Task statement
Select all lines in the records that include "APERTURE".

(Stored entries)
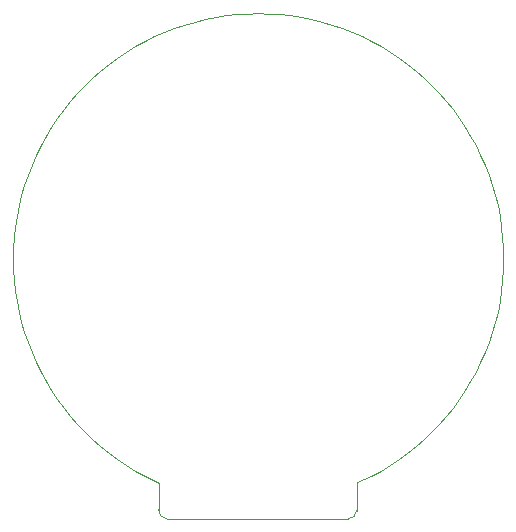
<source format=gbr>
%TF.GenerationSoftware,KiCad,Pcbnew,(5.99.0-9211-g6536d1de72)*%
%TF.CreationDate,2021-02-22T16:11:53-08:00*%
%TF.ProjectId,SoundLens,536f756e-644c-4656-9e73-2e6b69636164,rev?*%
%TF.SameCoordinates,Original*%
%TF.FileFunction,Profile,NP*%
%FSLAX46Y46*%
G04 Gerber Fmt 4.6, Leading zero omitted, Abs format (unit mm)*
G04 Created by KiCad (PCBNEW (5.99.0-9211-g6536d1de72)) date 2021-02-22 16:11:53*
%MOMM*%
%LPD*%
G01*
G04 APERTURE LIST*
%TA.AperFunction,Profile*%
%ADD10C,0.100000*%
%TD*%
G04 APERTURE END LIST*
D10*
X116471153Y-112638760D02*
X117006771Y-111908269D01*
X117510016Y-88844890D02*
X117006771Y-88091731D01*
X115306935Y-85973778D02*
X114680551Y-85319449D01*
X91584000Y-118974000D02*
X91571042Y-121260738D01*
X82993229Y-88091731D02*
X82489984Y-88844890D01*
X117006771Y-88091731D02*
X116471153Y-87361240D01*
X117510016Y-111155110D02*
X117979929Y-110380717D01*
X119800532Y-93756916D02*
X119509366Y-92899171D01*
X120269305Y-95506403D02*
X120054005Y-94626545D01*
X79553979Y-96394815D02*
X79416183Y-97290089D01*
X89619283Y-82020071D02*
X88844890Y-82489984D01*
X119800532Y-106243084D02*
X120054005Y-105373455D01*
X120761434Y-100000000D02*
X120741674Y-99094399D01*
X82020071Y-89619283D02*
X81584383Y-90413437D01*
X84095819Y-86654807D02*
X83528847Y-87361240D01*
X85319449Y-114680551D02*
X85973778Y-115306935D01*
X115306935Y-114026222D02*
X115904181Y-113345193D01*
X117979929Y-110380717D02*
X118415617Y-109586563D01*
X105373455Y-79945995D02*
X104493597Y-79730695D01*
X81183751Y-108774161D02*
X81584383Y-109586563D01*
X120741674Y-99094399D02*
X120682430Y-98190522D01*
X114680551Y-114680551D02*
X115306935Y-114026222D01*
X81584383Y-90413437D02*
X81183751Y-91225839D01*
X90413437Y-81584383D02*
X89619283Y-82020071D01*
X102709911Y-79416183D02*
X101809478Y-79317570D01*
X118816249Y-108774161D02*
X119181064Y-107945057D01*
X90413437Y-118415617D02*
X91584000Y-118974000D01*
X84693065Y-85973778D02*
X84095819Y-86654807D01*
X84693065Y-114026222D02*
X85319449Y-114680551D01*
X92054943Y-80818936D02*
X91225839Y-81183751D01*
X79553979Y-103605185D02*
X79730695Y-104493597D01*
X91571042Y-121260738D02*
G75*
G03*
X92265073Y-122022000I694031J-64262D01*
G01*
X83528847Y-112638760D02*
X84095819Y-113345193D01*
X80199468Y-106243084D02*
X80490634Y-107100829D01*
X120583817Y-97290089D02*
X120446021Y-96394815D01*
X115904181Y-86654807D02*
X115306935Y-85973778D01*
X87361240Y-116471153D02*
X88091731Y-117006771D01*
X111908269Y-82993229D02*
X111155110Y-82489984D01*
X93756916Y-80199468D02*
X92899171Y-80490634D01*
X108352416Y-121334927D02*
X108348000Y-118960000D01*
X79730695Y-104493597D02*
X79945995Y-105373455D01*
X120741674Y-100905601D02*
X120761434Y-100000000D01*
X80490634Y-107100829D02*
X80818936Y-107945057D01*
X107100829Y-80490634D02*
X106243084Y-80199468D01*
X113345193Y-115904181D02*
X114026222Y-115306935D01*
X110380717Y-117979929D02*
X111155110Y-117510016D01*
X120446021Y-96394815D02*
X120269305Y-95506403D01*
X85973778Y-115306935D02*
X86654807Y-115904181D01*
X108348000Y-118960000D02*
X109586563Y-118415617D01*
X84095819Y-113345193D02*
X84693065Y-114026222D01*
X119181064Y-92054943D02*
X118816249Y-91225839D01*
X88091731Y-117006771D02*
X88844890Y-117510016D01*
X120682430Y-101809478D02*
X120741674Y-100905601D01*
X111155110Y-117510016D02*
X111908269Y-117006771D01*
X79317570Y-98190522D02*
X79258326Y-99094399D01*
X98190522Y-79317570D02*
X97290089Y-79416183D01*
X79317570Y-101809478D02*
X79416183Y-102709911D01*
X115904181Y-113345193D02*
X116471153Y-112638760D01*
X82020071Y-110380717D02*
X82489984Y-111155110D01*
X107591154Y-122028958D02*
G75*
G03*
X108352416Y-121334927I64262J694031D01*
G01*
X79730695Y-95506403D02*
X79553979Y-96394815D01*
X118816249Y-91225839D02*
X118415617Y-90413437D01*
X80199468Y-93756916D02*
X79945995Y-94626545D01*
X116471153Y-87361240D02*
X115904181Y-86654807D01*
X120054005Y-105373455D02*
X120269305Y-104493597D01*
X81584383Y-109586563D02*
X82020071Y-110380717D01*
X79258326Y-99094399D02*
X79238566Y-100000000D01*
X82993229Y-111908269D02*
X83528847Y-112638760D01*
X85973778Y-84693065D02*
X85319449Y-85319449D01*
X118415617Y-109586563D02*
X118816249Y-108774161D01*
X120583817Y-102709911D02*
X120682430Y-101809478D01*
X120682430Y-98190522D02*
X120583817Y-97290089D01*
X100905601Y-79258326D02*
X100000000Y-79238566D01*
X86654807Y-84095819D02*
X85973778Y-84693065D01*
X85319449Y-85319449D02*
X84693065Y-85973778D01*
X79945995Y-94626545D02*
X79730695Y-95506403D01*
X88091731Y-82993229D02*
X87361240Y-83528847D01*
X120269305Y-104493597D02*
X120446021Y-103605185D01*
X81183751Y-91225839D02*
X80818936Y-92054943D01*
X120054005Y-94626545D02*
X119800532Y-93756916D01*
X101809478Y-79317570D02*
X100905601Y-79258326D01*
X92899171Y-80490634D02*
X92054943Y-80818936D01*
X80490634Y-92899171D02*
X80199468Y-93756916D01*
X112638760Y-83528847D02*
X111908269Y-82993229D01*
X88844890Y-117510016D02*
X89619283Y-117979929D01*
X111155110Y-82489984D02*
X110380717Y-82020071D01*
X99094399Y-79258326D02*
X98190522Y-79317570D01*
X80818936Y-107945057D02*
X81183751Y-108774161D01*
X114026222Y-84693065D02*
X113345193Y-84095819D01*
X114026222Y-115306935D02*
X114680551Y-114680551D01*
X112638760Y-116471153D02*
X113345193Y-115904181D01*
X97290089Y-79416183D02*
X96394815Y-79553979D01*
X113345193Y-84095819D02*
X112638760Y-83528847D01*
X82489984Y-88844890D02*
X82020071Y-89619283D01*
X92265073Y-122022000D02*
X94886000Y-122022000D01*
X86654807Y-115904181D02*
X87361240Y-116471153D01*
X109586563Y-118415617D02*
X110380717Y-117979929D01*
X100000000Y-79238566D02*
X99094399Y-79258326D01*
X109586563Y-81584383D02*
X108774161Y-81183751D01*
X103605185Y-79553979D02*
X102709911Y-79416183D01*
X119509366Y-107100829D02*
X119800532Y-106243084D01*
X89619283Y-117979929D02*
X90413437Y-118415617D01*
X111908269Y-117006771D02*
X112638760Y-116471153D01*
X118415617Y-90413437D02*
X117979929Y-89619283D01*
X79258326Y-100905601D02*
X79317570Y-101809478D01*
X83528847Y-87361240D02*
X82993229Y-88091731D01*
X87361240Y-83528847D02*
X86654807Y-84095819D01*
X79238566Y-100000000D02*
X79258326Y-100905601D01*
X119509366Y-92899171D02*
X119181064Y-92054943D01*
X117006771Y-111908269D02*
X117510016Y-111155110D01*
X106243084Y-80199468D02*
X105373455Y-79945995D01*
X119181064Y-107945057D02*
X119509366Y-107100829D01*
X104493597Y-79730695D02*
X103605185Y-79553979D01*
X94626545Y-79945995D02*
X93756916Y-80199468D01*
X82489984Y-111155110D02*
X82993229Y-111908269D01*
X120446021Y-103605185D02*
X120583817Y-102709911D01*
X95506403Y-79730695D02*
X94626545Y-79945995D01*
X107945057Y-80818936D02*
X107100829Y-80490634D01*
X110380717Y-82020071D02*
X109586563Y-81584383D01*
X96394815Y-79553979D02*
X95506403Y-79730695D01*
X79945995Y-105373455D02*
X80199468Y-106243084D01*
X117979929Y-89619283D02*
X117510016Y-88844890D01*
X91225839Y-81183751D02*
X90413437Y-81584383D01*
X94886000Y-122022000D02*
X107591154Y-122028958D01*
X114680551Y-85319449D02*
X114026222Y-84693065D01*
X88844890Y-82489984D02*
X88091731Y-82993229D01*
X79416183Y-97290089D02*
X79317570Y-98190522D01*
X80818936Y-92054943D02*
X80490634Y-92899171D01*
X108774161Y-81183751D02*
X107945057Y-80818936D01*
X79416183Y-102709911D02*
X79553979Y-103605185D01*
M02*

</source>
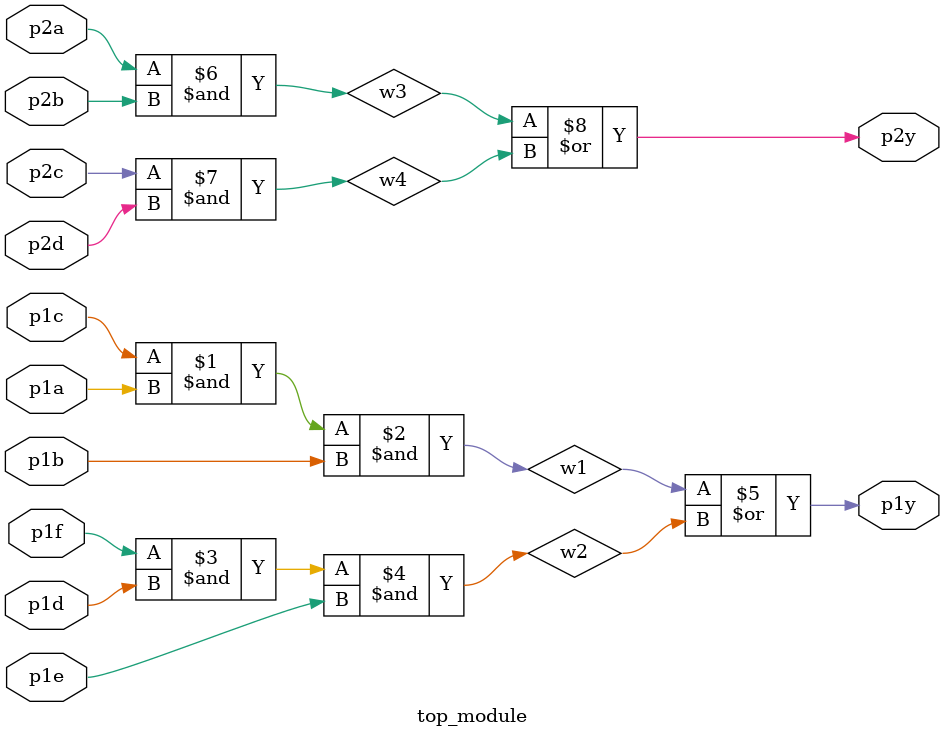
<source format=v>
module top_module ( 
    input p1a, p1b, p1c, p1d, p1e, p1f,
    output p1y,
    input p2a, p2b, p2c, p2d,
    output p2y );
    wire w1,w2,w3,w4;
    assign w1 = p1c&p1a&p1b;
    assign w2 = p1f&p1d&p1e;
    assign p1y = w1|w2;
    assign w3 = p2a&p2b;
    assign w4 = p2c&p2d;
    assign p2y = w3|w4;


endmodule
</source>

Written reply
G04 APERTURE LIST*
G04 APERTURE END LIST*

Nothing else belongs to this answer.